We’re fighting a war that is inflicting even greater casualties than the wars in Iraq and Afghanistan and, incredibly, costing even more money. We’re losing the War on Drugs, and we’ve been in retreat for three decades.
That statement may come as a surprise to John Walters, Director of the White House Office of National Drug Control Policy, who spent last week trumpeting the Bush administration’s anti-drug policies. He claims these policies have led to a decline in drug abuse and improvements in our physical and mental health.
While Walters focused on a marginal decline in drug use, he made no mention of the shocking rise in drug overdoses. The Centers for Disease Control and Prevention this week reported unintentional drug overdoses nearly doubled over the course of five years, rising from 11,155 in 1999 to 19,838 in 2004. Fatal drug overdoses in teenagers and young adults soared 113 percent.
More than 22 million Americans were classified with substance abuse or dependence problems in 2005, according to the Substance Abuse and Mental Health Services Administration. Nearly 8,000 people are trying drugs for the first time every day — that’s about 3 million a year. The majority of new users are younger than 18, and more than half of them are female.
Obviously, John Walters and I are not looking at the same statistics. There is simply no excuse for permitting the destruction of so many young lives.
How can anyone rationalize the fact that the United States, with only 4 percent of the world’s population, consumes two-thirds of the world’s illegal drugs?

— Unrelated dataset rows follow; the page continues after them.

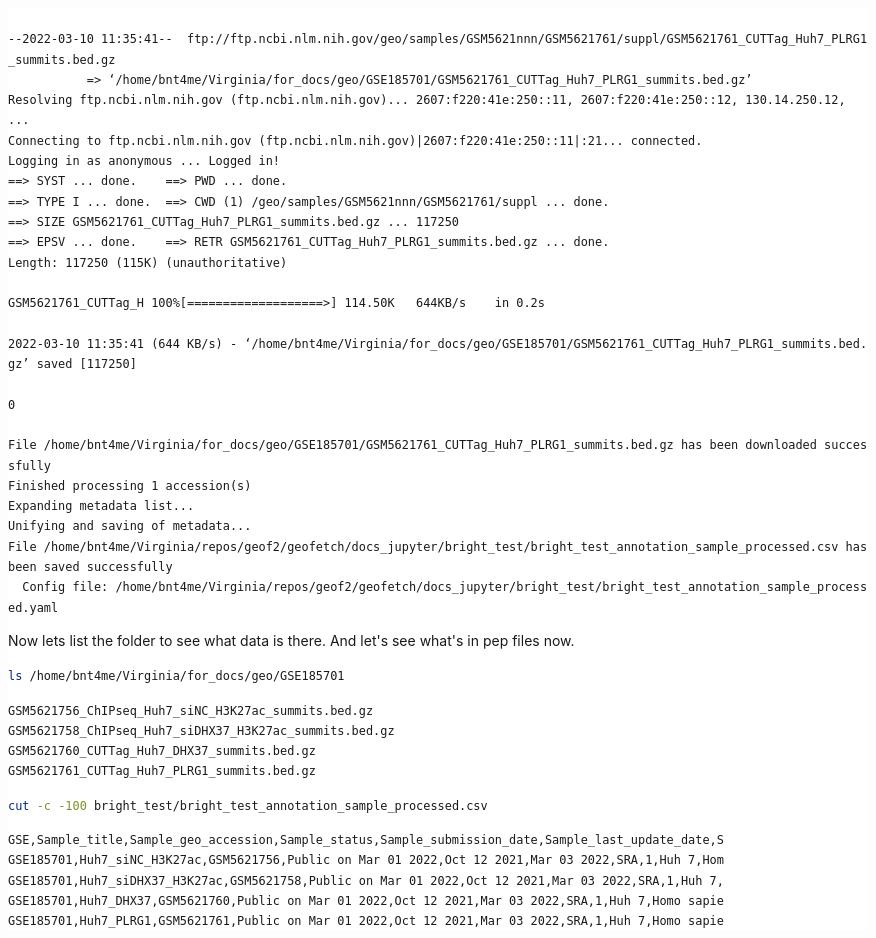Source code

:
 ```.output

--2022-03-10 11:35:41--  ftp://ftp.ncbi.nlm.nih.gov/geo/samples/GSM5621nnn/GSM5621761/suppl/GSM5621761_CUTTag_Huh7_PLRG1_summits.bed.gz
           => ‘/home/bnt4me/Virginia/for_docs/geo/GSE185701/GSM5621761_CUTTag_Huh7_PLRG1_summits.bed.gz’
Resolving ftp.ncbi.nlm.nih.gov (ftp.ncbi.nlm.nih.gov)... 2607:f220:41e:250::11, 2607:f220:41e:250::12, 130.14.250.12, ...
Connecting to ftp.ncbi.nlm.nih.gov (ftp.ncbi.nlm.nih.gov)|2607:f220:41e:250::11|:21... connected.
Logging in as anonymous ... Logged in!
==> SYST ... done.    ==> PWD ... done.
==> TYPE I ... done.  ==> CWD (1) /geo/samples/GSM5621nnn/GSM5621761/suppl ... done.
==> SIZE GSM5621761_CUTTag_Huh7_PLRG1_summits.bed.gz ... 117250
==> EPSV ... done.    ==> RETR GSM5621761_CUTTag_Huh7_PLRG1_summits.bed.gz ... done.
Length: 117250 (115K) (unauthoritative)

GSM5621761_CUTTag_H 100%[===================>] 114.50K   644KB/s    in 0.2s    

2022-03-10 11:35:41 (644 KB/s) - ‘/home/bnt4me/Virginia/for_docs/geo/GSE185701/GSM5621761_CUTTag_Huh7_PLRG1_summits.bed.gz’ saved [117250]

0

File /home/bnt4me/Virginia/for_docs/geo/GSE185701/GSM5621761_CUTTag_Huh7_PLRG1_summits.bed.gz has been downloaded successfully
Finished processing 1 accession(s)
Expanding metadata list...
Unifying and saving of metadata... 
File /home/bnt4me/Virginia/repos/geof2/geofetch/docs_jupyter/bright_test/bright_test_annotation_sample_processed.csv has been saved successfully
  Config file: /home/bnt4me/Virginia/repos/geof2/geofetch/docs_jupyter/bright_test/bright_test_annotation_sample_processed.yaml

```

Now lets list the folder to see what data is there. And let's see what's in pep files now.


```bash
ls /home/bnt4me/Virginia/for_docs/geo/GSE185701
```

```.output
GSM5621756_ChIPseq_Huh7_siNC_H3K27ac_summits.bed.gz
GSM5621758_ChIPseq_Huh7_siDHX37_H3K27ac_summits.bed.gz
GSM5621760_CUTTag_Huh7_DHX37_summits.bed.gz
GSM5621761_CUTTag_Huh7_PLRG1_summits.bed.gz

```


```bash
cut -c -100 bright_test/bright_test_annotation_sample_processed.csv
```

```.output
GSE,Sample_title,Sample_geo_accession,Sample_status,Sample_submission_date,Sample_last_update_date,S
GSE185701,Huh7_siNC_H3K27ac,GSM5621756,Public on Mar 01 2022,Oct 12 2021,Mar 03 2022,SRA,1,Huh 7,Hom
GSE185701,Huh7_siDHX37_H3K27ac,GSM5621758,Public on Mar 01 2022,Oct 12 2021,Mar 03 2022,SRA,1,Huh 7,
GSE185701,Huh7_DHX37,GSM5621760,Public on Mar 01 2022,Oct 12 2021,Mar 03 2022,SRA,1,Huh 7,Homo sapie
GSE185701,Huh7_PLRG1,GSM5621761,Public on Mar 01 2022,Oct 12 2021,Mar 03 2022,SRA,1,Huh 7,Homo sapie

```
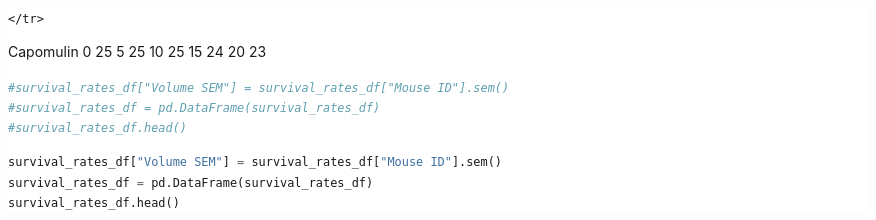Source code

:    </tr>
  </thead>
  <tbody>
    <tr>
      <th rowspan="5" valign="top">Capomulin</th>
      <th>0</th>
      <td>25</td>
    </tr>
    <tr>
      <th>5</th>
      <td>25</td>
    </tr>
    <tr>
      <th>10</th>
      <td>25</td>
    </tr>
    <tr>
      <th>15</th>
      <td>24</td>
    </tr>
    <tr>
      <th>20</th>
      <td>23</td>
    </tr>
  </tbody>
</table>
</div>




```python
#survival_rates_df["Volume SEM"] = survival_rates_df["Mouse ID"].sem()
#survival_rates_df = pd.DataFrame(survival_rates_df)
#survival_rates_df.head()

```


```python
survival_rates_df["Volume SEM"] = survival_rates_df["Mouse ID"].sem()
survival_rates_df = pd.DataFrame(survival_rates_df)
survival_rates_df.head()
```




<div>
<style scoped>
    .dataframe tbody tr th:only-of-type {
        vertical-align: middle;
    }

    .dataframe tbody tr th {
        vertical-align: top;
    }
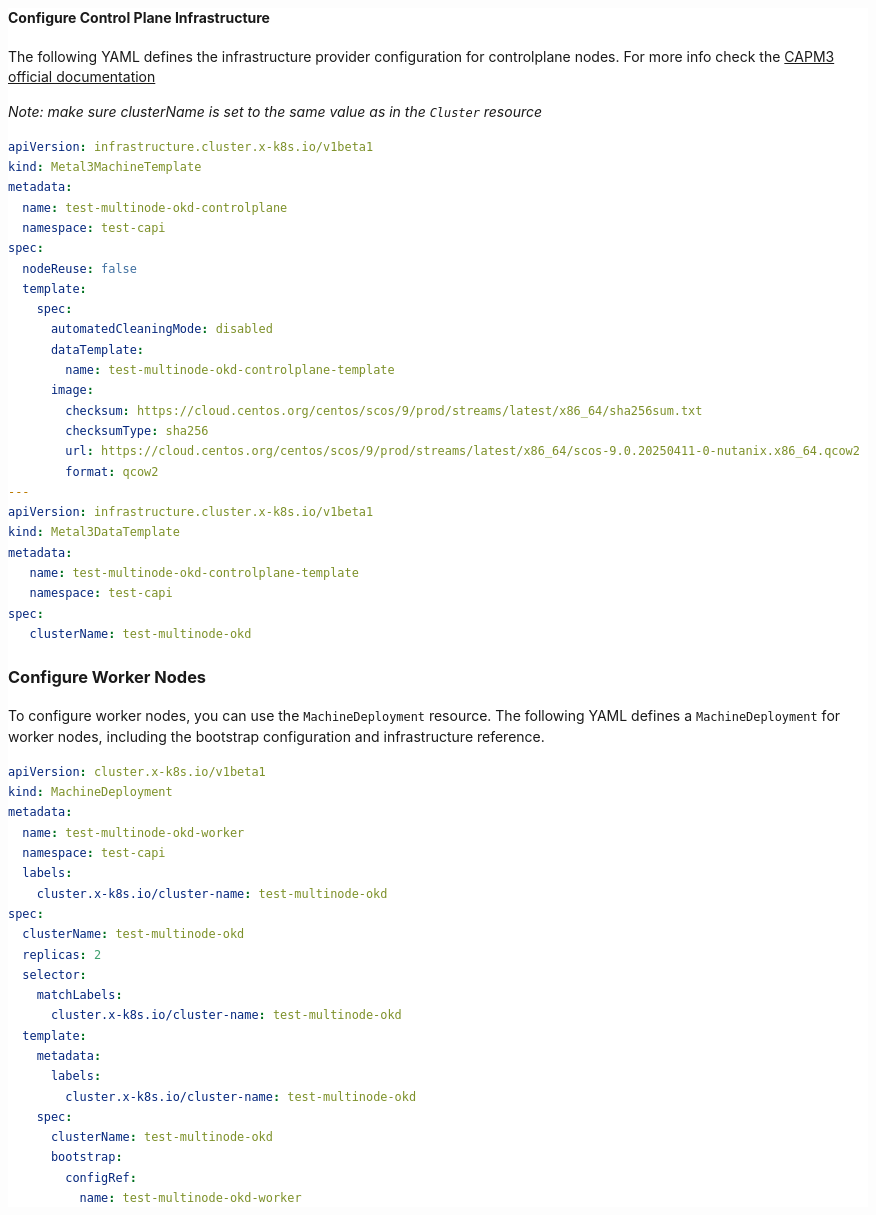 #### Configure Control Plane Infrastructure


The following YAML defines the infrastructure provider configuration for controlplane nodes. For more info check the [CAPM3 official documentation](https://book.metal3.io/capm3/introduction.html)

*Note: make sure clusterName is set to the same value as in the `Cluster` resource*

```yaml
apiVersion: infrastructure.cluster.x-k8s.io/v1beta1
kind: Metal3MachineTemplate
metadata:
  name: test-multinode-okd-controlplane
  namespace: test-capi
spec:
  nodeReuse: false
  template:
    spec:
      automatedCleaningMode: disabled
      dataTemplate:
        name: test-multinode-okd-controlplane-template
      image:
        checksum: https://cloud.centos.org/centos/scos/9/prod/streams/latest/x86_64/sha256sum.txt
        checksumType: sha256
        url: https://cloud.centos.org/centos/scos/9/prod/streams/latest/x86_64/scos-9.0.20250411-0-nutanix.x86_64.qcow2
        format: qcow2
---
apiVersion: infrastructure.cluster.x-k8s.io/v1beta1
kind: Metal3DataTemplate
metadata:
   name: test-multinode-okd-controlplane-template
   namespace: test-capi
spec:
   clusterName: test-multinode-okd
```

### Configure Worker Nodes

To configure worker nodes, you can use the `MachineDeployment` resource. The following YAML defines a `MachineDeployment` for worker nodes, including the bootstrap configuration and infrastructure reference.

```yaml
apiVersion: cluster.x-k8s.io/v1beta1
kind: MachineDeployment
metadata:
  name: test-multinode-okd-worker
  namespace: test-capi
  labels:
    cluster.x-k8s.io/cluster-name: test-multinode-okd
spec:
  clusterName: test-multinode-okd
  replicas: 2
  selector:
    matchLabels:
      cluster.x-k8s.io/cluster-name: test-multinode-okd
  template:
    metadata:
      labels:
        cluster.x-k8s.io/cluster-name: test-multinode-okd
    spec:
      clusterName: test-multinode-okd
      bootstrap:
        configRef:
          name: test-multinode-okd-worker
```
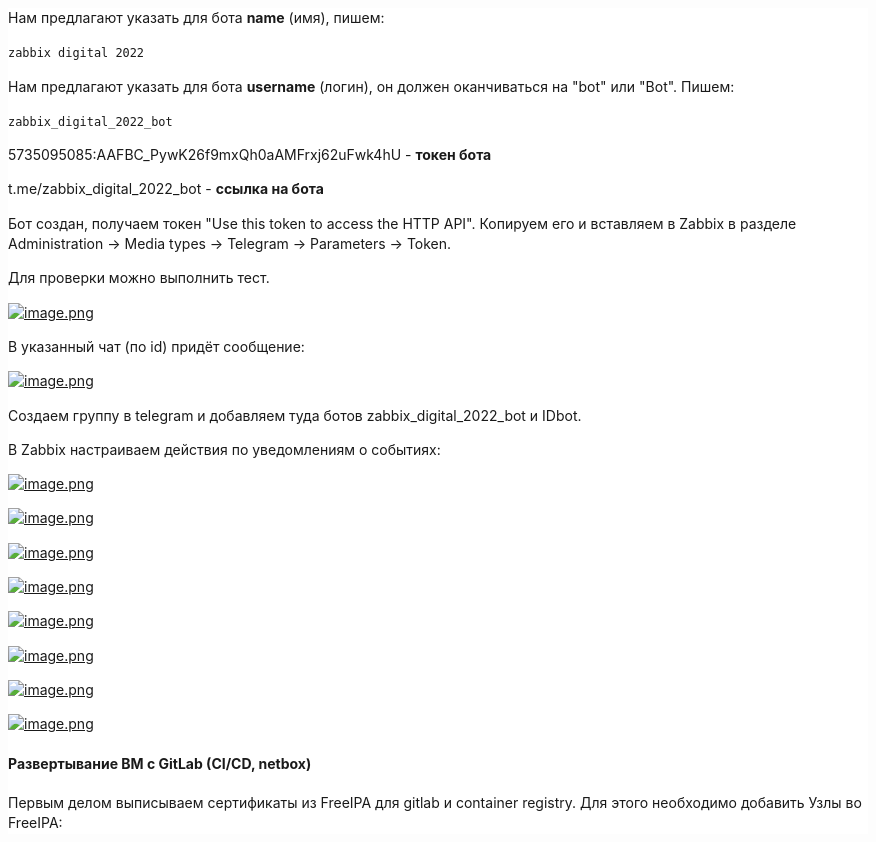 Нам предлагают указать для бота **name** (имя), пишем:

```bash
zabbix digital 2022
```

Нам предлагают указать для бота **username** (логин), он должен оканчиваться на "bot" или "Bot". Пишем:

```bash
zabbix_digital_2022_bot
```

5735095085:AAFBC\_PywK26f9mxQh0aAMFrxj62uFwk4hU - **токен бота**

t.me/zabbix\_digital\_2022\_bot - **ссылка на бота**

Бот создан, получаем токен "Use this token to access the HTTP API". Копируем его и вставляем в Zabbix в разделе Administration → Media types → Telegram → Parameters → Token.

Для проверки можно выполнить тест.

[![image.png](https://atomskills.space/uploads/images/gallery/2022-09/scaled-1680-/lsVimage.png)](https://atomskills.space/uploads/images/gallery/2022-09/lsVimage.png)

В указанный чат (по id) придёт сообщение:

[![image.png](https://atomskills.space/uploads/images/gallery/2022-09/scaled-1680-/qrEimage.png)](https://atomskills.space/uploads/images/gallery/2022-09/qrEimage.png)

Создаем группу в telegram и добавляем туда ботов zabbix\_digital\_2022\_bot и IDbot.

В Zabbix настраиваем действия по уведомлениям о событиях:

[![image.png](https://atomskills.space/uploads/images/gallery/2022-09/scaled-1680-/KIDimage.png)](https://atomskills.space/uploads/images/gallery/2022-09/KIDimage.png)

[![image.png](https://atomskills.space/uploads/images/gallery/2022-09/scaled-1680-/4XHimage.png)](https://atomskills.space/uploads/images/gallery/2022-09/4XHimage.png)

[![image.png](https://atomskills.space/uploads/images/gallery/2022-09/scaled-1680-/oARimage.png)](https://atomskills.space/uploads/images/gallery/2022-09/oARimage.png)

[![image.png](https://atomskills.space/uploads/images/gallery/2022-09/scaled-1680-/5jvimage.png)](https://atomskills.space/uploads/images/gallery/2022-09/5jvimage.png)

[![image.png](https://atomskills.space/uploads/images/gallery/2022-09/scaled-1680-/k0Nimage.png)](https://atomskills.space/uploads/images/gallery/2022-09/k0Nimage.png)

[![image.png](https://atomskills.space/uploads/images/gallery/2022-09/scaled-1680-/Rvvimage.png)](https://atomskills.space/uploads/images/gallery/2022-09/Rvvimage.png)

[![image.png](https://atomskills.space/uploads/images/gallery/2022-09/scaled-1680-/zaBimage.png)](https://atomskills.space/uploads/images/gallery/2022-09/zaBimage.png)

[![image.png](https://atomskills.space/uploads/images/gallery/2022-09/scaled-1680-/image.png)](https://atomskills.space/uploads/images/gallery/2022-09/image.png)

#### Развертывание ВМ с GitLab (CI/CD, netbox)

Первым делом выписываем сертификаты из FreeIPA для gitlab и container registry. Для этого необходимо добавить Узлы во FreeIPA:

Former President Richard Nixon first declared a modern-day war on the use of illicit substances, calling drugs “public enemy number one” and pushing through the Controlled Substances Act of 1970. Since then the government has waged a futile, three-decades-long war of attrition.
Illicit drug use costs the United States almost $200 billion a year, according to the National Institute on Drug Abuse. Include alcohol and tobacco-related costs along with health care, criminal justice and lost productivity and the figure exceeds $500 billion annually.
Even with new rehabilitation centers and clinics, less than 20 percent of drug and alcohol abusers receive the treatment they need and the cycle of drug-related crime continues unabated.
It’s estimated about half of the more than two million inmates in our nation’s prisons meet the clinical criteria for drug or alcohol dependence, and yet fewer than one-fifth of these offenders receive any kind of treatment. Studies show successful treatment cuts drug abuse in half, reduces criminal activity by as much 80 percent and reduces arrests by up to 64 percent.
As NIDA reports, “Treatment not only lowers recidivism rates, it is also cost-effective. It is estimated that for every dollar spent on addiction treatment programs, there is a $4 to $7 reduction in the cost of drug-related crimes. With some outpatient programs, total savings can exceed costs by a ratio of 12:1.”
In the midst of the global war on terror along with wars in Iraq and Afghanistan, we have forgotten about the brutal effects of narcotics trafficking on millions of American lives. We must end the abuse of drugs and alcohol, and provide successful treatment for Americans whose addictions are destroying their own lives and wounding our families and society.
Whatever course we follow in prosecuting other wars, we must commit ourselves as members of this great society to only one option in the War on Drugs — victory.